The notorious 17th hole on the Earth Course at Jumeirah Golf Estates in Dubai
The notorious 17th hole on the Earth Course at Jumeirah Golf Estates in Dubai Image Credit: Supplied

A short par-three. It is the 17th hole and you are vying for the lead. Grab a wedge and pop it on the dancefloor. Easy.

That is the theory, but trying to put that into practice has seen the demise of many a golf professional over the years at TPC Sawgrass’ infamous 17th island hole.

Only this week, more players seemed to find water than green in horrendous conditions at the Players Championship in Florida.

During such torrid weather, Shane Lowry stood alone as he aced the hole while pretty much all others succumbed, calling it “unhittable”.

The Irish golfer became only the 10th player to record a hole in one on the 17th in the tournament’s 47-year history.

The 17th hole at TPC Sawgrass
The 17th hole at TPC Sawgrass Image Credit: AFP

The hole is notorious for swallowing up players’ tee shots in the water surrounding the green. Amid tough, windy and sometimes wintry weather conditions, 14 shots were hit into the water on Sunday during the completion of the second round alone — the competition is still ongoing even though we are well past the expected Sunday finish.

To give some perspective, if you get the chance, take a look online at Fred Couples’ majestic performance on the hole back in 1999 — and that was just for a par.

Closer to home, the Jumeirah Golf Estates’ signature 17th was inspired by the notorious Sawgrass monster. Both holes are simple on paper, but in reality they are entirely different beasts.

“While, thankfully, I have never had to experience the 17th at Sawgrass is such conditions, we have our own torment here at the Earth Course,” Stephen Hubner, Jumeirah Golf Estates Director of Golf, explained to Gulf News. “Greg Norman designed the whole course and of course the 17th here is often likened to the infamous hole at Sawgrass. Both are surrounded by water on all sides and — apart from that mental factor playing on your mind of getting wet — holes like this are tricky for a number of other reasons.

“It sounds easy as it can play as short as 93 yards from the front tees, but on a championship day, that goes back to 195 yards and, with a tricky pin position, it can be next to impossible to break par. This factors into a lot of golfers’ heads and they end up playing safe rather than risk getting into the water.

“We have four different tees at the 17th and they all play very differently. The one factor in all of them is the water and it can be very easy to find it.

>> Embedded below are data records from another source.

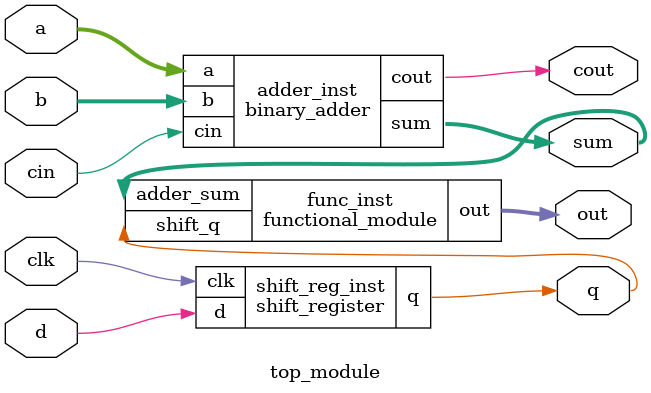
<source format=v>
module binary_adder (
    input [99:0] a, b,     // Inputs to the binary adder
    input cin,             // Carry-in for the binary adder
    output cout,           // Carry-out from the binary adder
    output [99:0] sum      // Sum output from the binary adder
);

    wire [100:0] adder_out; // Internal wire to hold the adder output

    // Ripple-carry adder architecture
    assign adder_out = {cin, a} + {1'b0, b};
    assign cout = adder_out[100];
    assign sum = adder_out[99:0];

endmodule

module shift_register (
    input clk,             // Clock input for the shift register
    input d,               // Input to the shift register
    output q              // Output from the shift register
);

    reg [2:0] shift_reg;    // Internal register to hold the shift register state

    always @(posedge clk) begin
        shift_reg <= {d, shift_reg[2:1]};
    end

    assign q = shift_reg[0];

endmodule

module functional_module (
    input [99:0] adder_sum, // Input from binary adder
    input shift_q,         // Input from shift register
    output [102:0] out     // Final output
);

    wire [102:0] final_out; // Internal wire to hold the final output

    assign final_out = {adder_sum, shift_q};

    assign out = final_out;

endmodule

module top_module (
    input [99:0] a, b,     // Inputs to the binary adder
    input cin,             // Carry-in for the binary adder
    output cout,           // Carry-out from the binary adder
    output [99:0] sum,     // Sum output from the binary adder
    input clk,             // Clock input for the shift register
    input d,               // Input to the shift register
    output q,              // Output from the shift register
    output [102:0] out     // Final output from the functional module
);

    binary_adder adder_inst (
        .a(a),
        .b(b),
        .cin(cin),
        .cout(cout),
        .sum(sum)
    );

    shift_register shift_reg_inst (
        .clk(clk),
        .d(d),
        .q(q)
    );

    functional_module func_inst (
        .adder_sum(sum),
        .shift_q(q),
        .out(out)
    );

endmodule
</source>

“Standing over your ball — even though it looks short — it is such an intimidating hole and can play as long as 215 yards. That is no pitch and putt.

“We also have trees all along the left hand side of the tee with really narrows the perspective and any errant shots will be punished.”

So what happens to all those balls that are never recovered by the players?

“From time to time, divers come in to clear out the water,” says Hubner. “They are a private company and I am sure they have a big collection.”

Despite the tough finish to the ‘Golden Mile’ at the Earth Course, most players who have played the 17th on the Earth Course at the DP World Tour Championship have nothing but positive things to say about the challenge.

“Every player is in the same boat when it comes to holes like this,” Hubner says. “A lot of the guys give nothing but great feedback. They love the course — especially 15 to 18, where anything can happen and make of break a round. Only a few months ago, Rory McIlroy came a cropper over the final few holes at the DP World Tour championship just when he looked like winning, only to get swallowed up by Collin Morikawa. It can be a ruthless game, regardless of how good you are.”

Hubner admits that he himself — still a professional golfer despite not playing as often as he used to — has had a painful experience on the 17th at JGE.

“I am still playing but not so much over the past 10 years,” he says. “I recall playing in the PGA Championships here — we had one round on the Earth Course and one on at Dubai Creek. During the first round I was actually leading on two-under as we got to the 17th. The pin was at the front of the green and I just lost the plot. I shanked my shot, pinged it off a garden wall and found some mulch. I walked all the way up, discovered I could not play or take a drop and had to go all the way back and take three off the tee, before I three putted. To make matters worse I took a nine on the last to drop from two-under to five-over.”

So next time you see a golfer line up a simple wedge to an island green, bear in mind the agony that lies just ahead.

Grab a wedge and pop it on the dancefloor. Easy?